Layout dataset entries

● ● ● ●

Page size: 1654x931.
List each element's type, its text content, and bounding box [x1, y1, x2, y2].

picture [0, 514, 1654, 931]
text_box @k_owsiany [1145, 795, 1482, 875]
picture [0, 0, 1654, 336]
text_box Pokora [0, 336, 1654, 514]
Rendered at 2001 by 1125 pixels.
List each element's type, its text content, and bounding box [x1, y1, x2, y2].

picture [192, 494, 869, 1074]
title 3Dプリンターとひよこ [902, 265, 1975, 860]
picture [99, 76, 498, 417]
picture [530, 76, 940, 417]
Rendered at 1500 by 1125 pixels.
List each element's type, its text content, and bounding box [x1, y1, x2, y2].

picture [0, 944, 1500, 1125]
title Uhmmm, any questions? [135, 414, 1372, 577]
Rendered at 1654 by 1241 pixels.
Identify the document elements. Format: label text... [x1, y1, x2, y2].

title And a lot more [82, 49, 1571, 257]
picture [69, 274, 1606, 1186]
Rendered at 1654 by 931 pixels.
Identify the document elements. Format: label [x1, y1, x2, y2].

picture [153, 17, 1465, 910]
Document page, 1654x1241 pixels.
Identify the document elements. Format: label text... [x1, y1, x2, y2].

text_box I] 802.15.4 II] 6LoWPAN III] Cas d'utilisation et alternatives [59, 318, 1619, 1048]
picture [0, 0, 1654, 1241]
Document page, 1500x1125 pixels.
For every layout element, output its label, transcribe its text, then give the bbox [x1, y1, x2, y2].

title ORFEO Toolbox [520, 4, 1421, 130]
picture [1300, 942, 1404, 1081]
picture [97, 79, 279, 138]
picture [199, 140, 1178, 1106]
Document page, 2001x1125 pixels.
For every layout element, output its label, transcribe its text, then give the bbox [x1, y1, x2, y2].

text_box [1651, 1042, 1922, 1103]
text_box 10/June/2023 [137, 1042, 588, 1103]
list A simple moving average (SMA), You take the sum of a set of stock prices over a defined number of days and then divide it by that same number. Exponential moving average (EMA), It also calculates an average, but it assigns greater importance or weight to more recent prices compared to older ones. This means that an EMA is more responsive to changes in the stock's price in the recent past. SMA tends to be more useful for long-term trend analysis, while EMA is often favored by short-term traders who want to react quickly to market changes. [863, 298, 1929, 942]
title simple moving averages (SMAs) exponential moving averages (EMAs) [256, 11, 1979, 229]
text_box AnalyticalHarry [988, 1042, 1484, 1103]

● ● ● ●

Extract every line of the records above without any changes.

CORRECT RESPONSE:
Page size: 1654x931.
List each element's type, its text content, and bounding box [x1, y1, x2, y2].

picture [0, 514, 1654, 931]
text_box @k_owsiany [1145, 795, 1482, 875]
picture [0, 0, 1654, 336]
text_box Pokora [0, 336, 1654, 514]
Rendered at 2001 by 1125 pixels.
List each element's type, its text content, and bounding box [x1, y1, x2, y2].

picture [192, 494, 869, 1074]
title 3Dプリンターとひよこ [902, 265, 1975, 860]
picture [99, 76, 498, 417]
picture [530, 76, 940, 417]
Rendered at 1500 by 1125 pixels.
List each element's type, its text content, and bounding box [x1, y1, x2, y2].

picture [0, 944, 1500, 1125]
title Uhmmm, any questions? [135, 414, 1372, 577]
Rendered at 1654 by 1241 pixels.
Identify the document elements. Format: label text... [x1, y1, x2, y2].

title And a lot more [82, 49, 1571, 257]
picture [69, 274, 1606, 1186]
Rendered at 1654 by 931 pixels.
Identify the document elements. Format: label [x1, y1, x2, y2].

picture [153, 17, 1465, 910]
Document page, 1654x1241 pixels.
Identify the document elements. Format: label text... [x1, y1, x2, y2].

text_box I] 802.15.4 II] 6LoWPAN III] Cas d'utilisation et alternatives [59, 318, 1619, 1048]
picture [0, 0, 1654, 1241]
Document page, 1500x1125 pixels.
For every layout element, output its label, transcribe its text, then give the bbox [x1, y1, x2, y2].

title ORFEO Toolbox [520, 4, 1421, 130]
picture [1300, 942, 1404, 1081]
picture [97, 79, 279, 138]
picture [199, 140, 1178, 1106]
Document page, 2001x1125 pixels.
For every layout element, output its label, transcribe its text, then give the bbox [x1, y1, x2, y2].

text_box [1651, 1042, 1922, 1103]
text_box 10/June/2023 [137, 1042, 588, 1103]
list A simple moving average (SMA), You take the sum of a set of stock prices over a defined number of days and then divide it by that same number. Exponential moving average (EMA), It also calculates an average, but it assigns greater importance or weight to more recent prices compared to older ones. This means that an EMA is more responsive to changes in the stock's price in the recent past. SMA tends to be more useful for long-term trend analysis, while EMA is often favored by short-term traders who want to react quickly to market changes. [863, 298, 1929, 942]
title simple moving averages (SMAs) exponential moving averages (EMAs) [256, 11, 1979, 229]
text_box AnalyticalHarry [988, 1042, 1484, 1103]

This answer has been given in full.